University makes its mark through quality assurance
UPSA has been in existence for 65 years. It started as the private Institute of Professional Studies, or IPS, offering business and professional courses. In 1978 the institute was taken over by the government and 12 years later parliament passed the IPS law, mandating it to award diplomas and professional qualifications.
Two years ago, with the passing of the UPSA law, it became a fully-fledged university and today it has a total student population of around 11,000.
"It has not been an easy road from the beginning to where we are now," said Alabi. That was one reason why he decided to focus attention on maintaining and improving standards and volunteered the institution for the quality assurance exercises.
Quality assurance exercises
Besides, he told University World News, "quality assurance is now key not only in Africa but in the world. This is because the world is now a global village and there is this cross-border recognition of academic qualifications and so there must be standards."
Many universities do not subject themselves for critical evaluation, Alabi said, because of the work it may entail afterwards. In the case of UPSA, the results showed some plusses and the evaluations assisted management to bring about changes suggested to boost quality.

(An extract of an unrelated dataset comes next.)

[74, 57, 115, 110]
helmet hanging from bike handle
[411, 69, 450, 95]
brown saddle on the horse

"We had to increase our lecturing staff. Our ICT infrastructure was not strong and that we had to improve. Based on their recommendation, we had to improve our records and documentation centre, which is key to quality," Alabi recalled.
"The process helped us. We participated because we wanted to be sure of what we were doing in terms of international standards."
Alabi said UPSA was also subjecting itself to evaluation by the American Accreditation Program for Business Schools, also because it hoped to improve. Further, it would lead to recognition of UPSA students. "It is a marketing tool for the university as well".
Ghana has become a popular destination for Nigerian students, but recently there have been some Nigerian newspaper reports questioning the quality of higher education in Ghana.
Alabi dismissed such claims, which he said could be due to growing competition for students between institutions in Nigeria and Ghana. "Nigerians know we have standards in Ghana," he said. "We are competing for their students and this could be some attempt to draw attention to themselves."
Alabi said research was key to UPSA programmes, because the institution recognised the need for academic institutions to conduct research and contribute to knowledge.
For this reason, he added, UPSA took the threat of plagiarism very seriously and has taken measures to discourage the practice, which was "not rampant" among students. All first year students take a compulsory course in communication skills. "This exposes them to the disadvantages of plagiarism and the need to stay away from such a practice."
In the 2010-11 academic year, through the use of 'Turnitin' software, four undergraduate students were found to have plagiarised and had their work rejected. Last year an MBA student was detected as having virtually copied his entire project - including the abstract, tables, data and even references. He was not prevented from graduating and had to rewrite his thesis.
"You just do not go and use somebody's work and claim it is yours," Alabi said, adding that the university needed to strengthen its monitoring mechanisms to achieve 'zero tolerance' of plagiarism.
Alabi's determination to make UPSA a world-class university has been building over many years. He was a student at the institution and also worked there as a lecturer and a dean. He left higher education at one point to become a member of parliament, before returning to head up UPSA.
He is also a graduate of three overseas institutions - the Moscow Institute of National Economy in Russia, Strathclyde University in the United Kingdom and Kharkov State University in Ukraine. He holds a double masters degree in industrial economics and international marketing.
Alabi is a member of the Chartered Institute of Marketing in Ghana, chair of the governing council of Accra Polytechnic, chair of the Ghana Book Development Council, a member of the Ghana National Commission for UNESCO and chair of its social science committee.
UPSA recently launched Africa's first MBA in total quality management, designed by Alabi's wife Goski Alabi with support from Lionel Abbey, senior quality manager for the London underground - both members of the globally recognised Chartered Quality Institute.
The 24-month MBA is a blended learning course that supports the development and growth of organisations through principles of total quality management - a management approach that seeks to improve the quality of products and services through ongoing refinements in response to continuous feedback.
In an article in January 2014 in Quality World magazine, the Chartered Quality Institute commended UPSA for taking the initiative and leading Africa in the area of quality management.
Currently, UPSA is also the only public university in Ghana mandated to provide both academic and professional business training, leading to the award of diplomas, bachelors and masters degrees as well as high-level professional qualifications.